WHAT THIS TASK INVOLVES:
Return the data below in full and exactly, except that the pictures are dropped.

SUPPLIED MATERIAL:
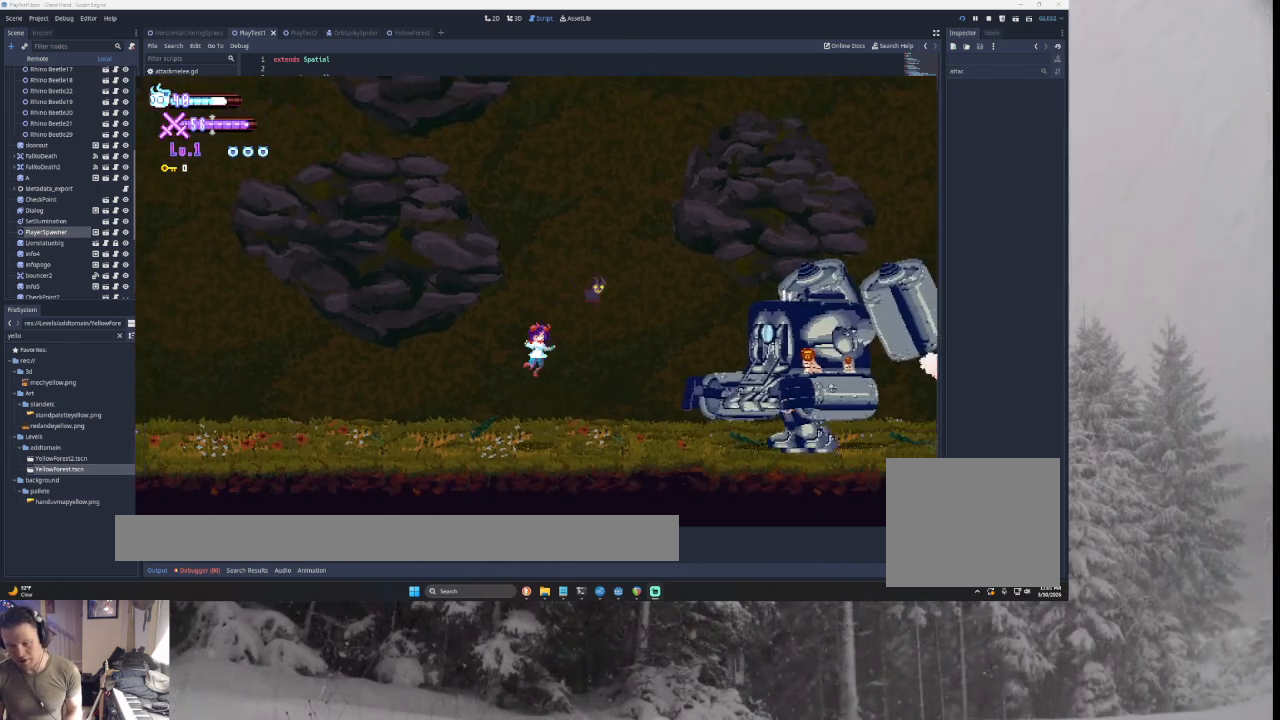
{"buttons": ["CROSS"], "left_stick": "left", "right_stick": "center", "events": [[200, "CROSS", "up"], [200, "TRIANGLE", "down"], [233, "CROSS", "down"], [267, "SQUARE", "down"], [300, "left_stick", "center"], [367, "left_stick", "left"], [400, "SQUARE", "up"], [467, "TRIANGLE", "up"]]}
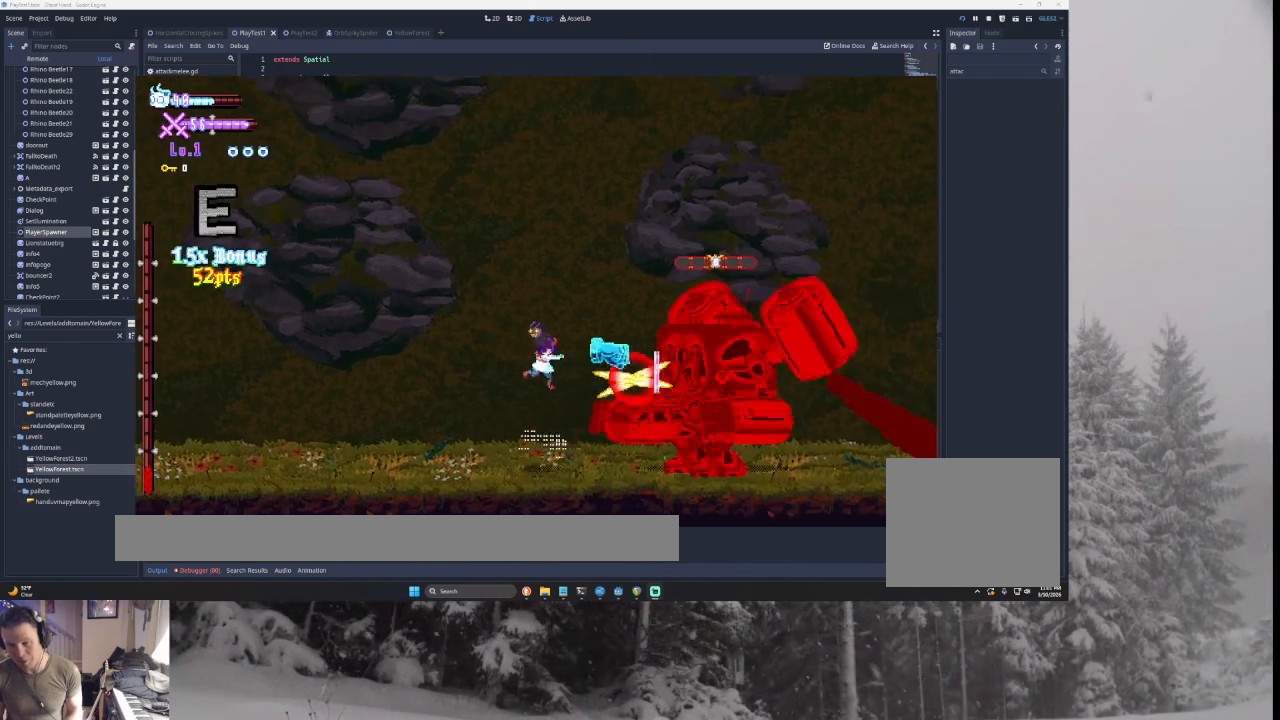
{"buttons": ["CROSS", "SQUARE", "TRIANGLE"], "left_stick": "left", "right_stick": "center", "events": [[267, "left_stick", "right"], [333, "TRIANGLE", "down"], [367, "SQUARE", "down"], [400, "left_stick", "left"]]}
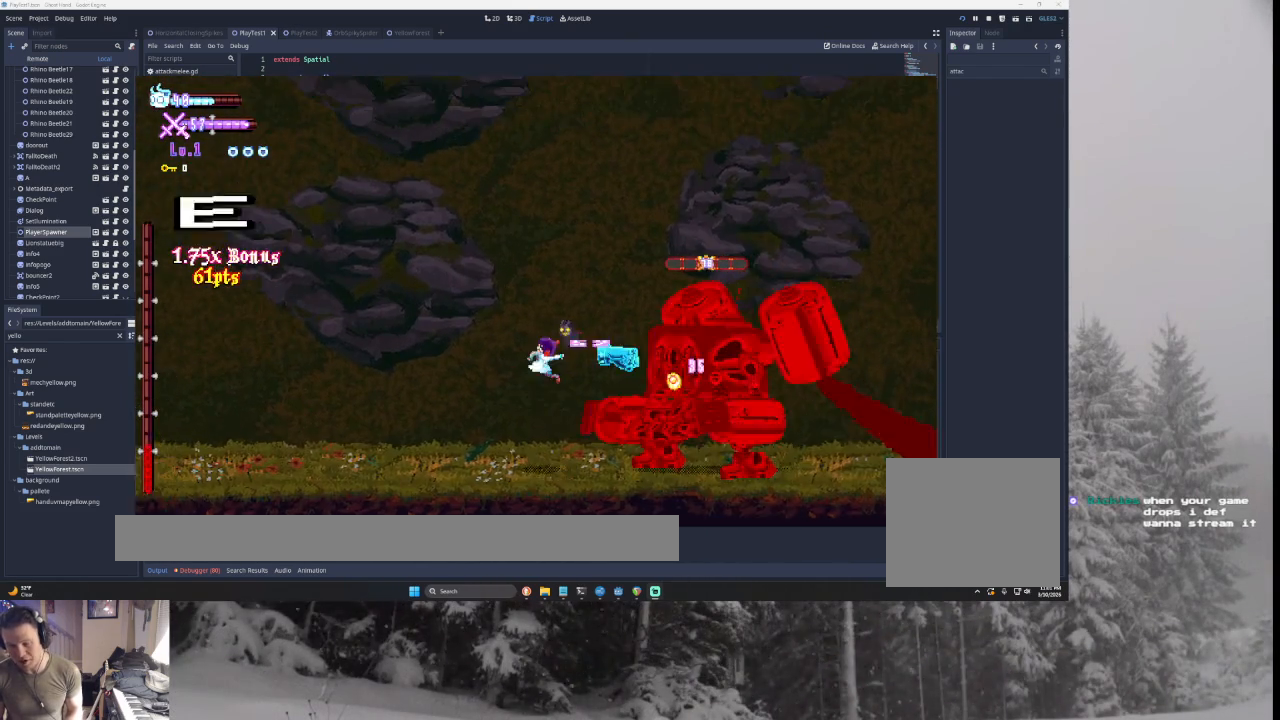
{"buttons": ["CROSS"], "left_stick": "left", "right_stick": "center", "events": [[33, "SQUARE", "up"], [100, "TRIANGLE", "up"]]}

RESPONSE TO THE EXERCISE:
{"buttons": ["CROSS"], "left_stick": "left", "right_stick": "center", "events": [[200, "CROSS", "up"], [200, "TRIANGLE", "down"], [233, "CROSS", "down"], [267, "SQUARE", "down"], [300, "left_stick", "center"], [367, "left_stick", "left"], [400, "SQUARE", "up"], [467, "TRIANGLE", "up"]]}
{"buttons": ["CROSS", "SQUARE", "TRIANGLE"], "left_stick": "left", "right_stick": "center", "events": [[267, "left_stick", "right"], [333, "TRIANGLE", "down"], [367, "SQUARE", "down"], [400, "left_stick", "left"]]}
{"buttons": ["CROSS"], "left_stick": "left", "right_stick": "center", "events": [[33, "SQUARE", "up"], [100, "TRIANGLE", "up"]]}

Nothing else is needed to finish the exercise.